Supplied passage
***
The W3C WAI’s response to Web 2.0 has been a new set of guidelines for content developers and tool developers. While we are very supportive of this work, we now know we cannot rely on encoding guidelines alone to solve the accessibility problem (DRC, 2004). We thought about our failures and realised that what we were doing was not enough. We needed to be far more holistic (B. Kelly et al, 2005), to have processes and techniques, and variability, and human usability testing (DRC, 2004), and lots more. We even enlisted the services of a cute tangram rabbit that suggested there are many ways to make the Web accessible, not one way (B. Kelly et al, 2006). We called this holistic approach Accessibility 2.0.

Sadly, we have been telling people about our ideas for a while but we already know this is not enough. We are still depending too much on people: developers do not make perfectly encoded resources; managements do not understand accessibility and do not make it a priority, encoding specifications are never likely to be perfect, even if they are applied, and universal accessibility is not necessarily optimal for the individual.

Web 3.0 is already being discussed.

The ideas that are captured by the term Web 3.0 are associated with the term Semantic Web although there is not clear agreement about how that will be realised. Content can be an inert object or an active object. The big idea is that content itself will contribute to the Web. By this, we mean that two pieces of content, for example, may recognise their common characteristics and connect themselves, possibly logically. The quantity of information will also make a difference: already Google can rely on a million translations of an expression to determine how to translate it in a given case, rather than having to build ‘intelligent’ translation systems.

There is no such thing as a ‘version’ of the Web, of course. The Web simply evolves. But commentators have made it easier to talk about the changes in the Web by adopting a model of versions. Technological evolution does not just happen: we make our future. Accessibility 3.0 is already on the drawing board. It should be ready to exploit the opportunities offered by Web 3.0.

Think of what we all do now with word processors, databases and spreadsheets. Even those of us who struggle to keep our houses organised can produce professional-looking texts, manage our financial arrangements, organise our wine with easy-to-use programs on our laptop computers. We input our data, we label it, and we let the computer deal with it for us. We work with our computers by contributing the information and letting them do the work. We need to work on the accessibility problem with Web 3.0.

3. Progress and Evolution

We are attracted to Kevin Kelly’s view of the long-term evolution of the Web (K. Kelly, 2007a, 2007b). He considers that the Web was first just a network of computers, then of Web pages, now of data and soon of everything. He anticipates a shift from a ‘web’ to a ‘one’ (somewhere after Web 3.0). Kelly describes what we are collectively building as a giant machine, with lots of smaller gadgets, computers, phones, fridges, etc, all hooking into it – drawing on it for our particular needs at any time. Kevin Kelly does not seem to think we have ‘one’ yet, but he points to clear shifts from our starting point and urges us to think about what has to happen to make the changes, and what will happen in their making.
***
Input material
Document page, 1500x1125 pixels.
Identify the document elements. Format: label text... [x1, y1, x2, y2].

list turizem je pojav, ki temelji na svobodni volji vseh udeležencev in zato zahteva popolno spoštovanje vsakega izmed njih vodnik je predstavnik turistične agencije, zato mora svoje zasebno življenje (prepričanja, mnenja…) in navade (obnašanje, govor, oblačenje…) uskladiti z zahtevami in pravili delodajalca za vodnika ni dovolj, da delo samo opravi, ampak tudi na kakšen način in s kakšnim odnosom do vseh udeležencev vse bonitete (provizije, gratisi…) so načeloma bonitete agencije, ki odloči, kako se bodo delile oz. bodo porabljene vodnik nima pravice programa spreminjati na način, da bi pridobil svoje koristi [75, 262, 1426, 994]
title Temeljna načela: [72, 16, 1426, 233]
***
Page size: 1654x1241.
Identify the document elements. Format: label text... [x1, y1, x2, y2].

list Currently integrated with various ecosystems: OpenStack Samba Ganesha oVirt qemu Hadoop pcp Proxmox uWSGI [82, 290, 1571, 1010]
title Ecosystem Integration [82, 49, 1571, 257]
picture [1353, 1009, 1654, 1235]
***
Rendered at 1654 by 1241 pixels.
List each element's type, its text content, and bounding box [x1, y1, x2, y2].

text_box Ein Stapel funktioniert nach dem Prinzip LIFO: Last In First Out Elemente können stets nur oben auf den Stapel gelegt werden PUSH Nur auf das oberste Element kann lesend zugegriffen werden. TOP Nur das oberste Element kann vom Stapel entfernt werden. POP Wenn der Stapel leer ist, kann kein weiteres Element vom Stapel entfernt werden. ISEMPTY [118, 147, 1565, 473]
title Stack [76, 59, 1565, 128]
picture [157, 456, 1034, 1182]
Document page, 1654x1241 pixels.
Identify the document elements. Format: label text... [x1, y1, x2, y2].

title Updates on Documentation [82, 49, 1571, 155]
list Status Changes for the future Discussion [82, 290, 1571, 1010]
***
Problems to work on
**A.** In the listing, copy out word for word the part that opens with the line containing "Page size: 1654x1241." and closes with the line containing "picture [1353, 1009, 1654, 1235]", including both of those lines.
**B.** Continue the passage on Web accessibility and its versions from the point where it stops.

Answer set
**A.**
Page size: 1654x1241.
Identify the document elements. Format: label text... [x1, y1, x2, y2].

list Currently integrated with various ecosystems: OpenStack Samba Ganesha oVirt qemu Hadoop pcp Proxmox uWSGI [82, 290, 1571, 1010]
title Ecosystem Integration [82, 49, 1571, 257]
picture [1353, 1009, 1654, 1235]

**B.**
To advance from linking computers into linking pages, enabling browsing, we relinquished our control of links. Usually we think of how we gained linking capability: Kelly points out that we lost, or rather gave up control of who could link to us. To gain what we got, we gave up something. That was for Web 1.0.

To build Web 2.0 with the millions of pages of content in Wikipedia, we let ordinary people write an encyclopaedia! We saw Amazon forget the most popular books and make a fortune from the ‘long tail’. We saw the market for cameras and phones ride on the back of cloud storage and applications (e.g. Flickr) and universities giving away their teaching materials (OCW <http://www.ocwconsortium.edu/, iCampus, <http://icampus.mit.edu/> and iLabs, http://icampus.mit.edu/iLabs/). Information is being freed from proprietary software, from institutional control: it is like currency – of no value in itself but of enormous value for what it facilitates.

For Web 3.0 we are going to depend on data knowing its connections with other data. To achieve this, we have to support data, such as “I went to Tivoli”, with data that helps the computers read, and to do that, we must be kind to the computers. They cannot read in the way we can. They need metadata to discover which Tivoli we are talking about; where it is; perhaps that someone else might call it ‘Tibur’, and even that it is a place not a commercial entity’s brand name. And who is ‘I’, what does ‘went’ mean – was it a process of linking through Web pages or catching a bus? – and so on.

Our children move freely and safely about the cities where they live. They carry mobile phones and are in contact whenever they need to be. They are also discoverable because of their phones. The children can associate freely with their friends, travel to places of choice, and maintain connectivity, security. Just as the children are freed by the technology, information and services can be freed by their connectivity.

4. A Fresh Look at Web Accessibility

So what have we, the authors, to offer?

We recognise that not everything on the Web will ever be accessible. That is an important position to work with. It is not even likely that accessibility will cross borders of languages, nations, cultures, disciplines, completely.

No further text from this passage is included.